Finally...sure signs of spring in April! By mid-month, the sun's up well before 6 a.m., and there's still lots of light after 7 p.m. Crocuses are blooming, daffodils too in hot spots, tulip magnolias are showing big creamy buds, grass is greening, and forsythia is threatening to bloom.
Our neighbor strongly advised us to visit nearby Scarborough Marsh, a 3,100 acre estuary that is the largest salt marsh in the state, comprising tidal marsh, salt creeks, freshwater marsh and uplands. The marsh, particularly important for wildlife as a resting, breeding and feeding ground, is about a 20-minute drive south of us.
First stop was the free Audubon center on the marsh with lots of information, guided hikes, and kayak rentals, in season, of course. I walked across the road from the center to sit on a bench to see what I could see, and as I was sitting down I startled a woodcock, my first ever, whose quick yakkety take-off startled me as well. No photo, but here's what it looked like.
Why did the turkeys cross the road?
Lots of birds, white and grey egrets, geese, ducks, cormorants
And then we looked beyond this tree to see two dark lumps in the water...
...seals!!! My very first ever seals-in-the-wild sighting!!!
We made eye contact!
The marsh is bisected by a former railroad right-of-way that's now owned by a natural gas company. Pipelines run under the well-maintained hiking/biking trail which is part of the East Coast Greenway, a developing 2,500-mile path connecting Maine to Florida.
We stumbled on a delicious, healthy breakfast place, the Camp Ellis General Store, that also offered charter boat activities. Loved the fourth bullet...
Mouth of the Saco River at Camp Ellis. Kayaks are beautiful but the speed of the river running into the sea was daunting; it wouldn't be difficult to be swept out if you hit the tide at the wrong time in one of these.
Just north of the marsh is the Len Libby chocolate store/factory, home of the world's largest chocolate moose (get it?). It's milk chocolate, the bears dark chocolate, and the water white chocolate.
The Portland Museum of Art owns Winslow Homer's home/studio on Prout's Neck, about 1/2 hours from downtown Portland. You can't just show up here as the Neck is a gated community of VERY well-to-do private homes (Glenn Close's husband, a Mainer, has one, i.e.); we signed on for a tour and learned a lot about Maine's most favorite son in the visual arts world from our volunteer guide.
Homer, an extremely private person who never married, lived here alone for 30+ years and looked out on this scene daily. His style of sea-based landscapes really developed while he was here. Homer was never "trained;" his skills were entirely self-taught and developed and changed depending on where he lived and worked, both in the U.S. and Europe.

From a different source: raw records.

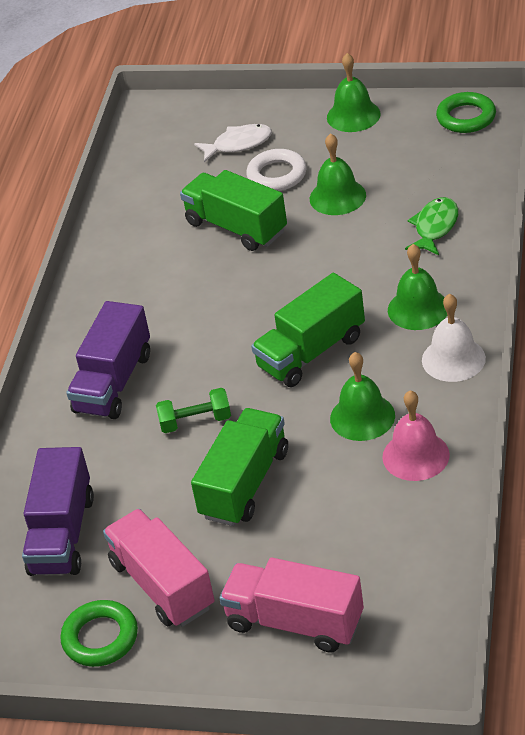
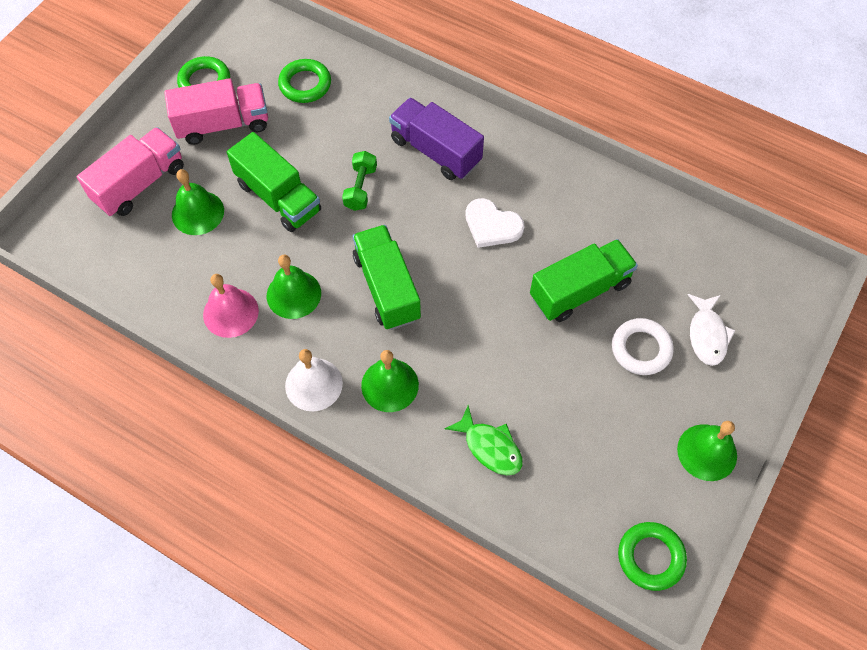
camera: 105 degrees right, 20 degrees up
(62, 534) = (305, 84): purple truck -> green ring
(191, 307) = (492, 225): none -> white heart
(337, 197) = (580, 385): green bell -> green bell (197, 212)

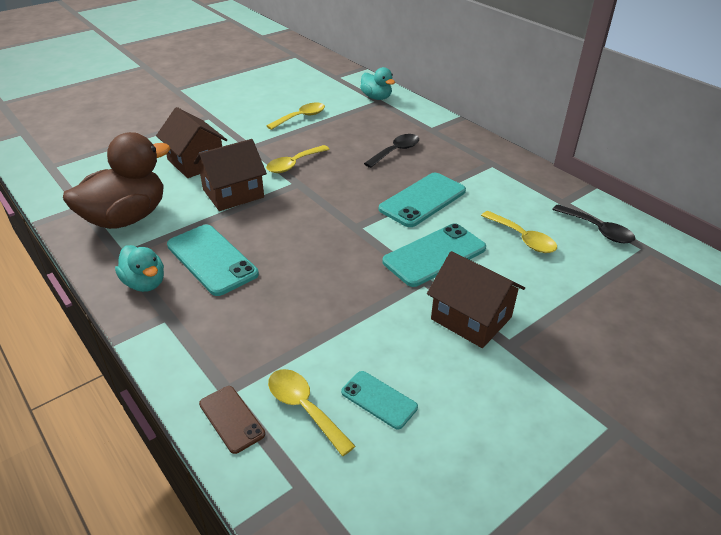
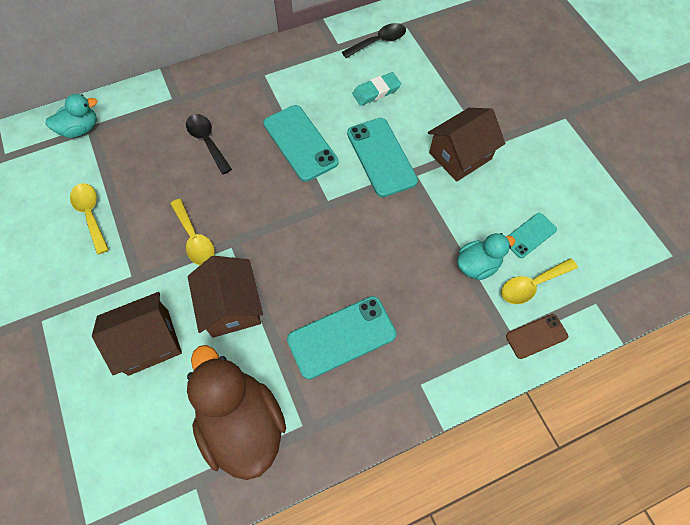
camera: 75 degrees left, 25 degrees up
(145, 283) = (362, 402): turquoise duck -> turquoise duck (477, 265)
(523, 238) = (376, 91): yellow spoon -> turquoise eraser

His famous "Weatherbeaten" was based on this view, although our guide mentioned he did not include the offshore island in this version. He was a prolific painter. The Museum has some of his works, but the vast majority are in private hands or those of much more financially endowed museums.
He lived amazingly modestly here. Died on this "bed" in 1910, age 74.
We stumbled into this furniture store downtown one day to learn it was originally the factory where the nation's first chewing gum was produced.
It was fascinating/creepy inside, as the store simply moved into the building without updating/upgrading any of the interior. Walls, support beams, windows, elevators, doorways, offices, stairways are just as they were when the factory was operational, a good visit if you're into that sort of stuff, and the elderly sales guys are happy to share some gum history stories.